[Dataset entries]
*** Begin section ***

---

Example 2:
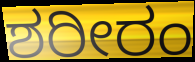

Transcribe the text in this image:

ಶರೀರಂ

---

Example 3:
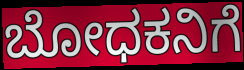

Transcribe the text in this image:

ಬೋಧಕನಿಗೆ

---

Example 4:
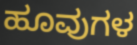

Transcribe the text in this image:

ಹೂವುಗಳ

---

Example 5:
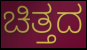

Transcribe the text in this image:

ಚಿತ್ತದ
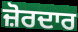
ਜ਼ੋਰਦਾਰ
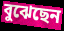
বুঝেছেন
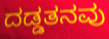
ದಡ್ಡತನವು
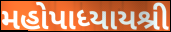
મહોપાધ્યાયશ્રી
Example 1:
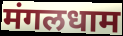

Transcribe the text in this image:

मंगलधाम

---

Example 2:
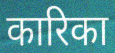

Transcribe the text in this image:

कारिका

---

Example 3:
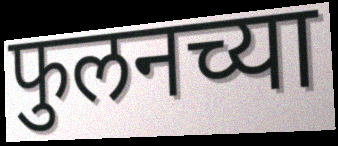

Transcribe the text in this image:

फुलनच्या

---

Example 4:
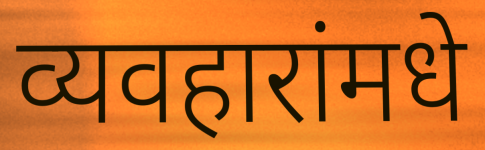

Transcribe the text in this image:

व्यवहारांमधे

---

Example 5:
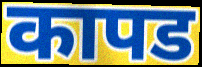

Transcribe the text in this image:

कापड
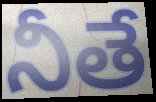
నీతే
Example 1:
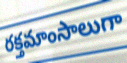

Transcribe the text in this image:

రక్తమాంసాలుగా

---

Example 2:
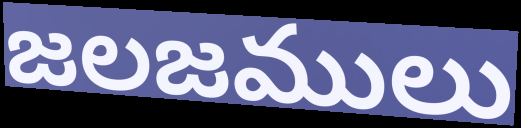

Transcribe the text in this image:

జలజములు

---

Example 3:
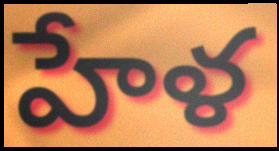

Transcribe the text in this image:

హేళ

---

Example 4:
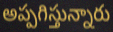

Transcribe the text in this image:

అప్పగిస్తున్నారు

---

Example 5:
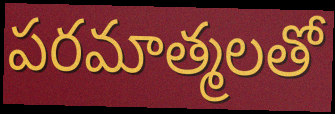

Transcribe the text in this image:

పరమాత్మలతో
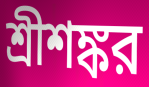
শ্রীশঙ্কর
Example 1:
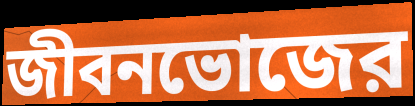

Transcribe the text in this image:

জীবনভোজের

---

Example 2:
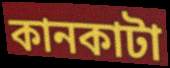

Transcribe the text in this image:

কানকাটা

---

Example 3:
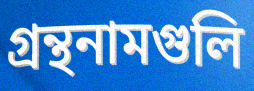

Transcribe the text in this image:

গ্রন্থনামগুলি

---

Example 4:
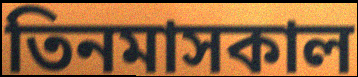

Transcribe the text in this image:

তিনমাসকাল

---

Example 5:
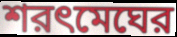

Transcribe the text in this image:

*** End section ***

→ Work task
Copy out every line above, word for word, minus images.

→ Reply
---

Example 2:

Transcribe the text in this image:

ಶರೀರಂ

---

Example 3:

Transcribe the text in this image:

ಬೋಧಕನಿಗೆ

---

Example 4:

Transcribe the text in this image:

ಹೂವುಗಳ

---

Example 5:

Transcribe the text in this image:

ಚಿತ್ತದ
ਜ਼ੋਰਦਾਰ
বুঝেছেন
ದಡ್ಡತನವು
મહોપાધ્યાયશ્રી
Example 1:

Transcribe the text in this image:

मंगलधाम

---

Example 2:

Transcribe the text in this image:

कारिका

---

Example 3:

Transcribe the text in this image:

फुलनच्या

---

Example 4:

Transcribe the text in this image:

व्यवहारांमधे

---

Example 5:

Transcribe the text in this image:

कापड
నీతే
Example 1:

Transcribe the text in this image:

రక్తమాంసాలుగా

---

Example 2:

Transcribe the text in this image:

జలజములు

---

Example 3:

Transcribe the text in this image:

హేళ

---

Example 4:

Transcribe the text in this image:

అప్పగిస్తున్నారు

---

Example 5:

Transcribe the text in this image:

పరమాత్మలతో
শ্রীশঙ্কর
Example 1:

Transcribe the text in this image:

জীবনভোজের

---

Example 2:

Transcribe the text in this image:

কানকাটা

---

Example 3:

Transcribe the text in this image:

গ্রন্থনামগুলি

---

Example 4:

Transcribe the text in this image:

তিনমাসকাল

---

Example 5:

Transcribe the text in this image:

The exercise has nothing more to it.